Lately, the world has been producing many different stories of smart vs. powerful for me.
- There was the GME stock fiasco. Retail investors saw a smart opportunity, but powerful hedge funds shut it down.
- I’m reading a book about history of humanity, and the apex predators prior to humans didn’t always have the smartest standing at the top.
- And then I’ve seen debates about whether artificial intelligence will ever be smarter than a person, or simply more powerful. For a wild example, being able to trigger all the nuclear weapons at once doesn’t take as much intelligence as a single person, but it’s more power than a person has.
This has made me reflect on my own thoughts on the subject throughout my life. People always told me I could do anything because I was smart when I was a kid. I believed them. Without any other life experience, what else could I believe?
For me, power has always felt like a dirty word. I don’t particularly want to have power over anyone, but the reality is being smart is a step to having the power to make a change. A smart economist could see the possibilities for policies that would raise the standard of living. Does he have the power to make those changes?
What does that economist need?
Power. Not the rule the world with violence sort of power, but the most basic kind, public support. So, what are skills needed to acquire this?

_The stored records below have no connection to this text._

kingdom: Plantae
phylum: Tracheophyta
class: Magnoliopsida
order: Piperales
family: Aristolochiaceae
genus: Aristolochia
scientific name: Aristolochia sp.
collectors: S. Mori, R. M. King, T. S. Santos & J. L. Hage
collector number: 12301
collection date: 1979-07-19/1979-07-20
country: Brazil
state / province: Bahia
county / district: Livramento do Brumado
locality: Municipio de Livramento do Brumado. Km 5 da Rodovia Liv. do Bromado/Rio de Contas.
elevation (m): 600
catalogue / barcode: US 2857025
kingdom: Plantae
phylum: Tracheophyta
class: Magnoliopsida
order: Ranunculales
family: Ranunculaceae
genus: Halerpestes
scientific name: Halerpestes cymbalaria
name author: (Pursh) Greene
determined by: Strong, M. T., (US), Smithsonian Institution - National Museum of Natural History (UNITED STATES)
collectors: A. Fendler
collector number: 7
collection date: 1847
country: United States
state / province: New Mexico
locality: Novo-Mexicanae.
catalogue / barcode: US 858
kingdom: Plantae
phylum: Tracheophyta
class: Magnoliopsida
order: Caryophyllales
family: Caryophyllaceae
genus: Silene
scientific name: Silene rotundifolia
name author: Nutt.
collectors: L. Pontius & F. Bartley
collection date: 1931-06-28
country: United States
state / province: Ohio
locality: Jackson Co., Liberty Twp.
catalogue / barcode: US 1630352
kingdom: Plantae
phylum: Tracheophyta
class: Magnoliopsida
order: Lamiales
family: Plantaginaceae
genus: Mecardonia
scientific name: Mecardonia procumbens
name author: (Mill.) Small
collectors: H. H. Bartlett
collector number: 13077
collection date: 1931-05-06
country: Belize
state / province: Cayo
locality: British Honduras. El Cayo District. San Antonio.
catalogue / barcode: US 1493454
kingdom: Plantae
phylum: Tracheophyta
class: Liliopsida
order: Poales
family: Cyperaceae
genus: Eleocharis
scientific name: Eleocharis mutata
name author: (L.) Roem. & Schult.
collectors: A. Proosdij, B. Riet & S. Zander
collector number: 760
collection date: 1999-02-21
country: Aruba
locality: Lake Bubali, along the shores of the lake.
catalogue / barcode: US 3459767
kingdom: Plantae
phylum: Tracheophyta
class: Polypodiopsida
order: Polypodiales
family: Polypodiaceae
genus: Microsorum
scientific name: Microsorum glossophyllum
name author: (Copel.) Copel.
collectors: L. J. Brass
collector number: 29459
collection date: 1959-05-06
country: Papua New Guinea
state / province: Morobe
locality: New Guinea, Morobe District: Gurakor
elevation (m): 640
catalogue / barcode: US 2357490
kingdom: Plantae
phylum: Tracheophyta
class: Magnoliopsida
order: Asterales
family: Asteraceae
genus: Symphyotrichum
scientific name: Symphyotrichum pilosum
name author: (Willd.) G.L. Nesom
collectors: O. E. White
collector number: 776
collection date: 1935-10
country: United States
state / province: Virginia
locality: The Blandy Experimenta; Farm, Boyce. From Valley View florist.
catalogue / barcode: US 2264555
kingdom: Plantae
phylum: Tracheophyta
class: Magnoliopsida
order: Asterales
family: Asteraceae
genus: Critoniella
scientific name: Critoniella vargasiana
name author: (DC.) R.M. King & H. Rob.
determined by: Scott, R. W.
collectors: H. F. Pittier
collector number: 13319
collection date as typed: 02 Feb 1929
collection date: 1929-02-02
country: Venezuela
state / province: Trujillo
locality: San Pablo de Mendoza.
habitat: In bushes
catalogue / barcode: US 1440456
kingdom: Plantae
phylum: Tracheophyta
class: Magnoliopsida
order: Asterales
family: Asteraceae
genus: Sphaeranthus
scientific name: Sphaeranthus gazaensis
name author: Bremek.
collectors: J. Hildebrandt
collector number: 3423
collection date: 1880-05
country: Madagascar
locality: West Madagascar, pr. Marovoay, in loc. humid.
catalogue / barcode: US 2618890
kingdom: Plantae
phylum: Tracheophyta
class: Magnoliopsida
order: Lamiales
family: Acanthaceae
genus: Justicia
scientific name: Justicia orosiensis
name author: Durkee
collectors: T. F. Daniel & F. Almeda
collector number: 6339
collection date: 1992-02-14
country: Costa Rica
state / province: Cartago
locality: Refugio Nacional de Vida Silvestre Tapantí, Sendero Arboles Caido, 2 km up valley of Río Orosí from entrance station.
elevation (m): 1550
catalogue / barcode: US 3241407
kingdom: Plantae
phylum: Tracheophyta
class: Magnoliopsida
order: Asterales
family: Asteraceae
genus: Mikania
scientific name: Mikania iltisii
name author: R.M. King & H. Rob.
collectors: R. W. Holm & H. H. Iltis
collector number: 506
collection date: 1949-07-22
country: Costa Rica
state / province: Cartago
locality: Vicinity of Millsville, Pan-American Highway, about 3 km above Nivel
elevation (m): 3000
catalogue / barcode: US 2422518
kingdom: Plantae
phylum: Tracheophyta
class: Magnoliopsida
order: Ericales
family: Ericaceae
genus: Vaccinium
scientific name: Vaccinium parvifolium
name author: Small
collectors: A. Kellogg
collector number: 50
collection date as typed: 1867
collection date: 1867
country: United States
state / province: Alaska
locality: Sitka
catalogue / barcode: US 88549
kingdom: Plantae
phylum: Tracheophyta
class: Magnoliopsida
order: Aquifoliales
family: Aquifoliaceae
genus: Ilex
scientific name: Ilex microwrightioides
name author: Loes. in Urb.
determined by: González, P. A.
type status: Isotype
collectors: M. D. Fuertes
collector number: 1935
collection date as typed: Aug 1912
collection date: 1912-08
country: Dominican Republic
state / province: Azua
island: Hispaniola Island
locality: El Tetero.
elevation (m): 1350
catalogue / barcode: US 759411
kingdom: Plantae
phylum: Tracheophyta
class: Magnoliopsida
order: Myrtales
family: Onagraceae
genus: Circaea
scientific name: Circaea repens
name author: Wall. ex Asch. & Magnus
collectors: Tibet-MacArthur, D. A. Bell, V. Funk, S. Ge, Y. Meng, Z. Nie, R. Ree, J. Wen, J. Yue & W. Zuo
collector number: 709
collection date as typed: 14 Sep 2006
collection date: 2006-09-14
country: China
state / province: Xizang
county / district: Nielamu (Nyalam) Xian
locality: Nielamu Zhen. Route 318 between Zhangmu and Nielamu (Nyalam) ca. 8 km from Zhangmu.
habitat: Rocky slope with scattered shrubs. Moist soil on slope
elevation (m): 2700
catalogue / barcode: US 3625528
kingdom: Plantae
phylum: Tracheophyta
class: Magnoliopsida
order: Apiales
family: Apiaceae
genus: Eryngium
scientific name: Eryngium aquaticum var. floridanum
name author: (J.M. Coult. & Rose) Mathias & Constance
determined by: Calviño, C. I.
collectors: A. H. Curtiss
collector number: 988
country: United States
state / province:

- Promoting your ideas through education in order to create the support you need.
- Having a large network of people that can connect you to the right rooms to be in.
- Being able to articulate your thoughts to groups with different backgrounds.
Keep in mind when I say “power” it doesn’t have to be at the world-changing level. It doesn’t have to be self-driving cars or climate change technology. It could be the power to change software for an industry that employs 1,000 people. Or it could be smaller than that. Being smart is something, but it’s not everything. Don’t forget to focus on the other aspects needed to make a positive change in the world.